> Work to complete
Below are several entries. Transcribe exactly those lines that fall from the one with "M738 503 766 681 737 685 710 507Z" through the one with "483 749 467", end lines included.
**** Data provided ****
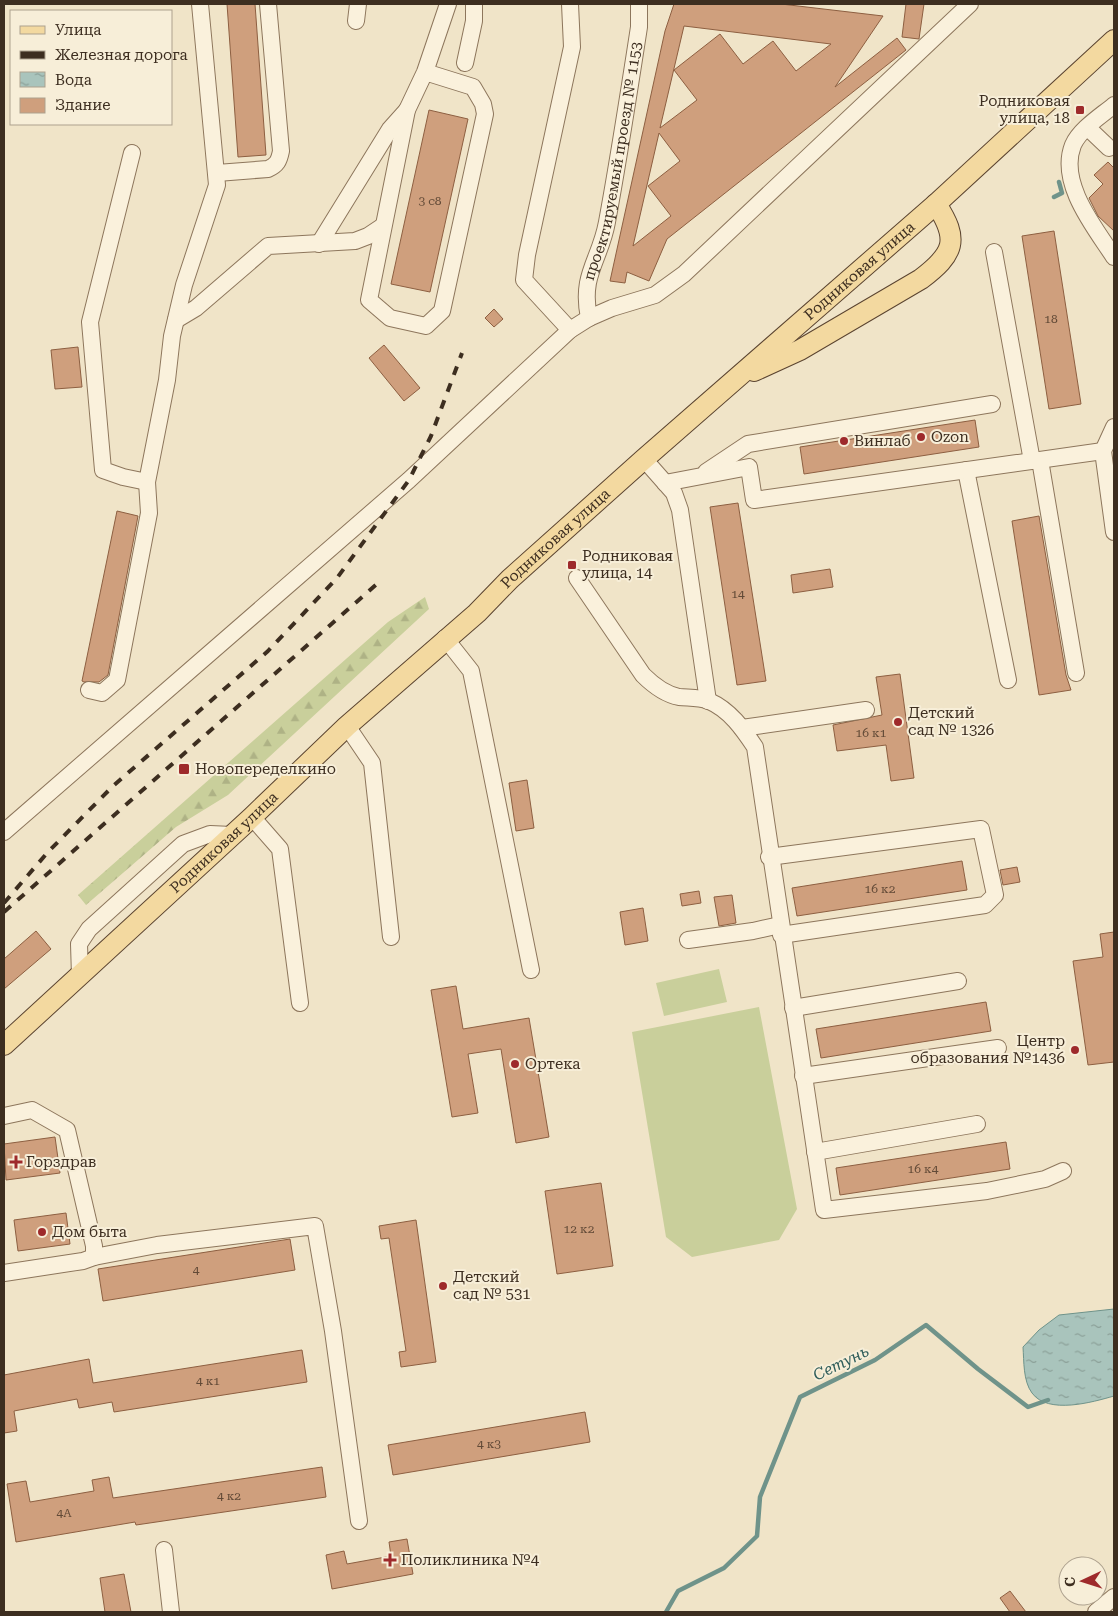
<svg xmlns="http://www.w3.org/2000/svg" width="1118" height="1616" viewBox="0 0 1118 1616" font-family="'Roboto Serif',serif">
<style>
.forest{fill:url(#forest-firs)}
.pitch{fill:#c9cf9b}
.water{fill:url(#water-ripples);stroke:#6f938a}
.lines{fill:none;stroke-linecap:round;stroke-linejoin:round}
.stream{stroke:#6f938a;stroke-width:4.5}
.building{fill:#cf9f7d;stroke:#8d5f41;fill-rule:evenodd}
.minor-casing{stroke:#8d765c;stroke-width:18}
.major-casing{stroke:#5b4430;stroke-width:22}
.minor{stroke:#faf1dc;stroke-width:16}
.major{stroke:#f3d9a0;stroke-width:20}
.rail{stroke:#3d2e20;stroke-width:4;stroke-dasharray:9 9;stroke-linecap:butt}
.poi-dot{fill:#9e2a2b;stroke:#f7eed8;stroke-width:2}
.labels{text-anchor:middle;dominant-baseline:central;stroke-width:4;stroke-linejoin:round;paint-order:stroke}
.number-label{font-size:12px;fill:#624a37}
.poi-label{font-size:15px;fill:#3d2e20;stroke:#f7eed8;text-anchor:start}
.street-label{font-size:15px;fill:#3d2e20;stroke:#f7eed8}
.water-label{font-size:16px;font-style:italic;fill:#2f5d5a;stroke:#f7eed8}
</style>
<defs>
<pattern id="forest-firs" width="22" height="20" patternUnits="userSpaceOnUse" patternTransform="scale(1.25)"><rect width="22" height="20" fill="#c9cf9b"/><path d="M5 1l3.5 6h-7zM16 11l3.5 6h-7z" fill="#aeb285"/></pattern>
<pattern id="water-ripples" width="26" height="14" patternUnits="userSpaceOnUse" patternTransform="scale(1.25)"><rect width="26" height="14" fill="#a9c4bc"/><path d="M2 4q2-2 4 0t4 0M15 11q2-2 4 0t4 0" fill="none" stroke="#8ba098"/></pattern>
</defs>
<rect width="100%" height="100%" fill="#f0e4c8"/>
<path class="forest" d="M425 597 429 609 228 795 176 827 86 905 78 895 388 622Z"/>
<path class="pitch" d="M719 969 727 1002 664 1016 656 983Z
M759 1007 797 1209 779 1240 692 1257 666 1237 632 1032Z"/>
<path class="water" d="M1114 1309V1396C1093 1402 1048 1415 1032 1393 1023 1381 1024 1361 1023 1347L1039 1330 1059 1315Z"/>
<g class="lines">
<path class="stream" d="M1054 197 1062 193 1059 182
M666 1612 678 1591 724 1568 757 1536 760 1497 800 1397 875 1360 926 1325 978 1369 1028 1407 1048 1400"/>
</g>
<path class="building" d="M227 4H255L266 155 238 157Z
M674 4H781L883 16 835 87 897 38 906 50 667 239 649 281 627 272 625 283 610 281 665 31ZM684 26 831 44 796 71 773 41 743 64 720 34 674 70 697 100 660 128ZM659 133 680 161 648 186 671 216 633 246Z
M906 4H924L919 39 902 37Z
M429 110 468 119 430 292 391 284Z
M1108 162 1114 168V231L1098 216 1089 198 1103 184 1094 175Z
M1054 231 1081 404 1049 409 1022 236Z
M494 309 503 319 494 327 485 318Z
M384 345 420 388 404 401 369 358Z
M78 347 82 387 55 389 51 350Z
M975 420 979 447 804 474 800 447Z
M738 503 766 681 737 685 710 507Z
M117 511 138 516 108 675 99 682H84L82 681Z
M1039 516 1066 675 1071 690 1039 695 1012 521Z
M830 569 833 587 793 593 791 575Z
M900 674 914 778 891 781 886 745 837 751 833 725 882 715 876 677Z
M527 780 534 828 516 831 509 783Z
M962 861 967 890 797 916 792 888Z
M1017 867 1020 882 1003 885 1000 870Z
M699 891 701 903 682 906 680 894Z
M732 895 736 923 719 926 714 897Z
M643 908 648 941 625 945 620 912Z
M36 931 51 949 4 989V959Z
M1114 932V1062L1088 1065 1073 961 1103 957 1100 934Z
M456 986 463 1029 529 1018 549 1137 516 1143 501 1049 468 1054 478 1113 452 1117 431 990Z
M986 1002 991 1031 821 1058 816 1029Z
M55 1137 60 1173 6 1180 4 1144Z
M1006 1142 1010 1169 840 1195 836 1168Z
M601 1183 613 1266 557 1274 545 1191Z
M66 1213 70 1244 18 1251 14 1220Z
M416 1220 436 1362 401 1367 399 1352 406 1351 389 1238 381 1239 379 1226Z
M290 1239 295 1270 103 1301 98 1269Z
M302 1350 307 1382 114 1412 112 1402 79 1408 77 1399 14 1411 17 1431 4 1433V1375L89 1359 93 1383Z
M585 1412 590 1442 393 1475 388 1445Z
M322 1467 326 1497 136 1525 135 1522 16 1542 7 1484 26 1481 30 1502 94 1491 92 1480 109 1477 113 1498Z
M407 1539 413 1574 332 1589 326 1555 344 1551 347 1564 391 1556 389 1542Z
M124 1574 131 1612H105L100 1578Z
M1010 1591 1026 1612H1010L1000 1598Z"/>
<g class="lines">
<g class="minor-casing">
<g id="minor">
<path d="M570 4 572 47 527 255 524 280 570 330"/>
<path d="M356 21 358 4"/>
<path d="M465 63 474 21V4"/>
<path d="M425 72 473 87 483 104 485 114 442 311 426 326 390 318 369 300 407 110 425 72 448 4"/>
<path d="M1114 105C1101 116 1080 129 1073 145 1058 183 1095 228 1114 257"/>
<path d="M1088 128 1109 148"/>
<path d="M132 153 90 322 103 470 123 477 147 482"/>
<path d="M217 173 268 169C277 165 279 161 281 151L268 4"/>
<path d="M319 244 390 129 407 110"/>
<path d="M994 252 1032 461"/>
<path id="s1" d="M589 318C580 274 600 261 607 222 619 157 629 92 639 27V4"/>
<path d="M176 320 196 308 268 246 355 241 368 236 383 226"/>
<path d="M1114 427 1103 451 1114 532"/>
<path d="M644 459 674 493 680 510 708 701"/>
<path d="M1040 460 1076 673"/>
<path d="M966 470 1008 680"/>
<path d="M706 472 748 444 992 404"/>
<path d="M665 483 749 467 754 500 1103 451"/>
<path d="M577 578 643 675C653 685 664 694 679 697 689 698 699 697 709 701 730 710 743 729 755 747L824 1210 987 1191 1045 1179 1063 1171"/>
<path d="M445 638 471 671 531 970"/>
<path d="M89 690 102 693 117 680 149 513 147 482 167 380 172 336 184 285 217 185 200 4"/>
<path d="M347 726 372 763 391 937"/>
<path d="M742 728 866 710"/>
<path d="M252 817 280 849 300 1003"/>
<path d="M4 832 409 480 570 330 589 318 612 308 655 295 684 274 970 4"/>
<path d="M769 857 981 829 995 895 985 905 781 935"/>
<path d="M688 940 753 931 780 925"/>
<path d="M80 976 79 944 89 929 183 844 210 834 232 835"/>
<path d="M793 1008 958 981"/>
<path d="M803 1076 998 1048"/>
<path d="M4 1116 32 1110 67 1130 94 1246V1257"/>
<path d="M815 1152 977 1124"/>
<path d="M4 1273 83 1261 94 1257 157 1245 315 1226 333 1331 359 1521"/>
<path d="M164 1550 171 1612"/>
<path d="M1096 1612 1114 1597"/>
</g>
</g>
<g class="major-casing">
<g id="major">
<path d="M754 371 800 350 921 279C954 254 960 240 936 204"/>
<path id="s2" d="M4 1045 252 817 347 726 477 613 510 579 644 459 936 204 1114 40"/>
</g>
</g>
<use href="#minor" class="minor"/>
<use href="#major" class="major"/>
<path class="rail" d="M4 903 48 852 113 786 268 651 337 578 409 480 431 436 462 353
M4 912 378 583"/>
</g>
<g class="poi-dot">
<rect x="1075" y="105" width="10" height="10" rx="2.5"/>
<circle cx="921" cy="437" r="5"/>
<circle cx="844" cy="441" r="5"/>
<rect x="567" y="560" width="10" height="10" rx="2.5"/>
<circle cx="898" cy="722" r="5"/>
<rect x="178" y="763" width="12" height="12" rx="2.5"/>
<circle cx="1075" cy="1050" r="5"/>
<circle cx="515" cy="1064" r="5"/>
<path d="M13.5 1154.5h5v5h5v5h-5v5h-5v-5h-5v-5h5z"/>
<circle cx="42" cy="1232" r="5"/>
<circle cx="443" cy="1286" r="5"/>
<path d="M387.5 1552.5h5v5h5v5h-5v5h-5v-5h-5v-5h5z"/>
</g>
<g class="labels">
<g class="number-label">
<text x="430" y="201">3 c8</text>
<text x="1051" y="319">18</text>
<text x="738" y="594">14</text>
<text x="871" y="733">16 к1</text>
<text x="880" y="889">16 к2</text>
<text x="923" y="1169">16 к4</text>
<text x="579" y="1229">12 к2</text>
<text x="196" y="1270">4</text>
<text x="208" y="1381">4 к1</text>
<text x="489" y="1444">4 к3</text>
<text x="229" y="1496">4 к2</text>
<text x="64" y="1513">4А</text>
</g>
<g class="poi-label">
<text x="1070" y="101" text-anchor="end">Родниковая<tspan x="1070" dy="17">улица, 18</tspan></text>
<text x="931" y="437">Ozon</text>
<text x="854" y="441">Винлаб</text>
<text x="582" y="556">Родниковая<tspan x="582" dy="17">улица, 14</tspan></text>
<text x="908" y="713">Детский<tspan x="908" dy="17">сад № 1326</tspan></text>
<text x="195" y="769">Новопеределкино</text>
<text x="1065" y="1041" text-anchor="end">Центр<tspan x="1065" dy="17">образования №1436</tspan></text>
<text x="525" y="1064">Ортека</text>
<text x="26" y="1162">Горздрав</text>
<text x="52" y="1232">Дом быта</text>
<text x="453" y="1277">Детский<tspan x="453" dy="17">сад № 531</tspan></text>
<text x="401" y="1560">Поликлиника №4</text>
</g>
<g class="street-label">
<text stroke="none"><textPath href="#s1" startOffset="160">проектируемый проезд № 1153</textPath></text>
<text stroke="none"><textPath href="#s2" startOffset="1154">Родниковая улица</textPath></text>
<text stroke="none"><textPath href="#s2" startOffset="749">Родниковая улица</textPath></text>
<text stroke="none"><textPath href="#s2" startOffset="299">Родниковая улица</textPath></text>
</g>
<g class="water-label">
<text transform="translate(841 1363) rotate(-26)">Сетунь</text>
</g>
</g>
<rect width="1118" height="1616" fill="none" stroke="#3d2e20" stroke-width="10"/>
<rect x="10" y="10" width="162" height="115" fill="#f7eed8" stroke="#ada18e"/>
<rect x="20" y="26" width="25" height="8" fill="#f3d9a0" stroke="#ada18e"/>
<text x="55" y="35" font-size="15" fill="#3d2e20">Улица</text>
<rect x="20" y="51" width="25" height="8" fill="#3d2e20" stroke="#ada18e"/>
<text x="55" y="60" font-size="15" fill="#3d2e20">Железная дорога</text>
<rect x="20" y="72" width="25" height="15" fill="url(#water-ripples)" stroke="#ada18e"/>
<text x="55" y="85" font-size="15" fill="#3d2e20">Вода</text>
<rect x="20" y="98" width="25" height="15" fill="#cf9f7d" stroke="#ada18e"/>
<text x="55" y="110" font-size="15" fill="#3d2e20">Здание</text>
<g transform="translate(1083 1581) rotate(266)"><circle r="24" fill="#f7eed8" stroke="#ada18e"/>
<path d="M0-4L9 19L0 12L-9 19Z" fill="#9e2a2b"/>
<text y="-8" font-size="14" font-weight="bold" text-anchor="middle" fill="#3d2e20">С</text>
</g>
</svg>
****
> Exercise response
M738 503 766 681 737 685 710 507Z
M117 511 138 516 108 675 99 682H84L82 681Z
M1039 516 1066 675 1071 690 1039 695 1012 521Z
M830 569 833 587 793 593 791 575Z
M900 674 914 778 891 781 886 745 837 751 833 725 882 715 876 677Z
M527 780 534 828 516 831 509 783Z
M962 861 967 890 797 916 792 888Z
M1017 867 1020 882 1003 885 1000 870Z
M699 891 701 903 682 906 680 894Z
M732 895 736 923 719 926 714 897Z
M643 908 648 941 625 945 620 912Z
M36 931 51 949 4 989V959Z
M1114 932V1062L1088 1065 1073 961 1103 957 1100 934Z
M456 986 463 1029 529 1018 549 1137 516 1143 501 1049 468 1054 478 1113 452 1117 431 990Z
M986 1002 991 1031 821 1058 816 1029Z
M55 1137 60 1173 6 1180 4 1144Z
M1006 1142 1010 1169 840 1195 836 1168Z
M601 1183 613 1266 557 1274 545 1191Z
M66 1213 70 1244 18 1251 14 1220Z
M416 1220 436 1362 401 1367 399 1352 406 1351 389 1238 381 1239 379 1226Z
M290 1239 295 1270 103 1301 98 1269Z
M302 1350 307 1382 114 1412 112 1402 79 1408 77 1399 14 1411 17 1431 4 1433V1375L89 1359 93 1383Z
M585 1412 590 1442 393 1475 388 1445Z
M322 1467 326 1497 136 1525 135 1522 16 1542 7 1484 26 1481 30 1502 94 1491 92 1480 109 1477 113 1498Z
M407 1539 413 1574 332 1589 326 1555 344 1551 347 1564 391 1556 389 1542Z
M124 1574 131 1612H105L100 1578Z
M1010 1591 1026 1612H1010L1000 1598Z"/>
<g class="lines">
<g class="minor-casing">
<g id="minor">
<path d="M570 4 572 47 527 255 524 280 570 330"/>
<path d="M356 21 358 4"/>
<path d="M465 63 474 21V4"/>
<path d="M425 72 473 87 483 104 485 114 442 311 426 326 390 318 369 300 407 110 425 72 448 4"/>
<path d="M1114 105C1101 116 1080 129 1073 145 1058 183 1095 228 1114 257"/>
<path d="M1088 128 1109 148"/>
<path d="M132 153 90 322 103 470 123 477 147 482"/>
<path d="M217 173 268 169C277 165 279 161 281 151L268 4"/>
<path d="M319 244 390 129 407 110"/>
<path d="M994 252 1032 461"/>
<path id="s1" d="M589 318C580 274 600 261 607 222 619 157 629 92 639 27V4"/>
<path d="M176 320 196 308 268 246 355 241 368 236 383 226"/>
<path d="M1114 427 1103 451 1114 532"/>
<path d="M644 459 674 493 680 510 708 701"/>
<path d="M1040 460 1076 673"/>
<path d="M966 470 1008 680"/>
<path d="M706 472 748 444 992 404"/>
<path d="M665 483 749 467 754 500 1103 451"/>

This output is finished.